Yes, there has been much brinkmanship, particularly on Kim Jong Un’s part, but the actual lives of his citizens and their neighbors have not changed in 5777, even when his words unsettled America and his missiles overflew Japan.
Similarly, the year’s crop of terrorist attacks, which ranged from Berlin’s Christmas market (12 dead) and Istanbul’s Reina night club (39) to the Manchester Arena (22) and Barcelona’s La Rambla pedestrian mall (15), represented no break from recent years’ norm, whereby Islamists habitually storm the rest of mankind. Our person of the year will therefore not be related to this scourge either.
It follows that 5777’s person of the year is an Israeli.
OUR MOST natural candidate is Amnon Shashua, the computer scientist at the heart of Intel Corporation’s $15-billion purchase of Mobileye, the Jerusalem-based driver-assistance systems developer that Shashua and colleague Zvi Aviram established in 1998.
Yet the deal, dramatic though it was, took place years after Shashua and his firm devised the collision-prevention technology that impressed Intel, and years before he hopefully realizes Intel’s great expectations concerning the driverless car. In terms of his impact in 5777, then, Shashua cannot be our person of the year.
The same goes for the political sphere, which was dominated by the investigations surrounding the prime minister and his wife. Here, too, due to the lack of finality, one is at a loss to crown as person of the year anyone related to this saga, from attorneys and journalists to cops and alleged thieves.
The Israeli year also produced no extraordinary cultural, scientific or athletic achievement, a reflection of 5777’s uneventfulness along the borders from which we quietly followed other people’s wars.
In such years, we turn not to people who shaped the year, but to ones who symbolized something that should be meaningful to all of us, the way this column crowned Nobel laureate Ada Yonat in 5770, or fallen soldier Nikolai Rappaport in 5758.
Such a man did emerge in our midst in 5777, and, as would befit this type of person of the year, hardly anyone knew his name outside the narrow circle in which he built a successful career cut short by a very improbable act of social bravery.
BORN AND raised in what then was an impoverished, drab and angry Kiryat Shmona, the 51-year-old Yigal Guetta was a product, tool, and victim of Israel’s social divides.
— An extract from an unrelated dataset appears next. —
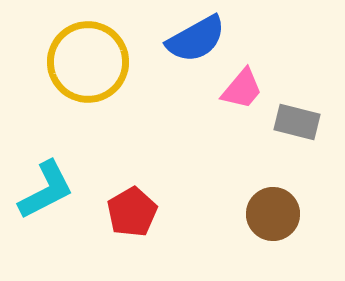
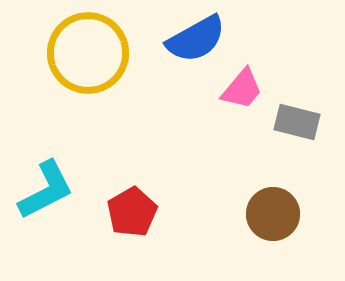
yellow circle: moved 9 px up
The remote and humble setting in which the son of immigrants from Libya was raised offered but a fraction of the opportunities that awaited better-born Israelis. Worse, when he was eight, his family’s northern exposure cost it the lives of his brother and sister-in-law, when terrorists who crossed the nearby border gunned down residents in two apartment buildings on Yehuda Halevi Street, killing 18.
With Katyusha salvos a routine part of his subsequent childhood, Guetta matured in a town where many felt forgotten by Israel’s secularist, Ashkenazi, and wealthy elite. This was the socially neglected, economically parched, and politically virgin soil in which Shas would sink its roots, the soil that Guetta – an unassuming yeshiva graduate, infantry private and MBA – was destined to till.
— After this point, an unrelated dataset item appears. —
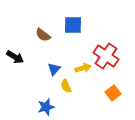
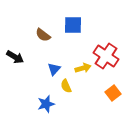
blue star: moved 3 px up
A confidant of Arye Deri, Guetta quietly rose from city councilman in Bnei Brak to CEO of Elad’s municipality before becoming a lawmaker. His future was more secure than most Israelis’ when his nephew invited him to his and his boyfriend’s wedding.
Forced to choose between the sectarianism he served and the fraternity he felt – Guetta chose fraternity.
Guetta did not abandon his religious opposition to homosexuality. He only drew the borders of its intensity, discounting the rabbinical wrath he provoked, and upholding the instincts of humanity, decency and common sense.
In doing so, this unpretentious Middle Israeli showed all Israeli fanatics – from religious parents who disown secularizing children, to anti-occupation activists who won’t cross the Green Line for a sibling’s wedding – how to distinguish between civil debate and civil war.
That is why Yigal Guetta is our person of the year.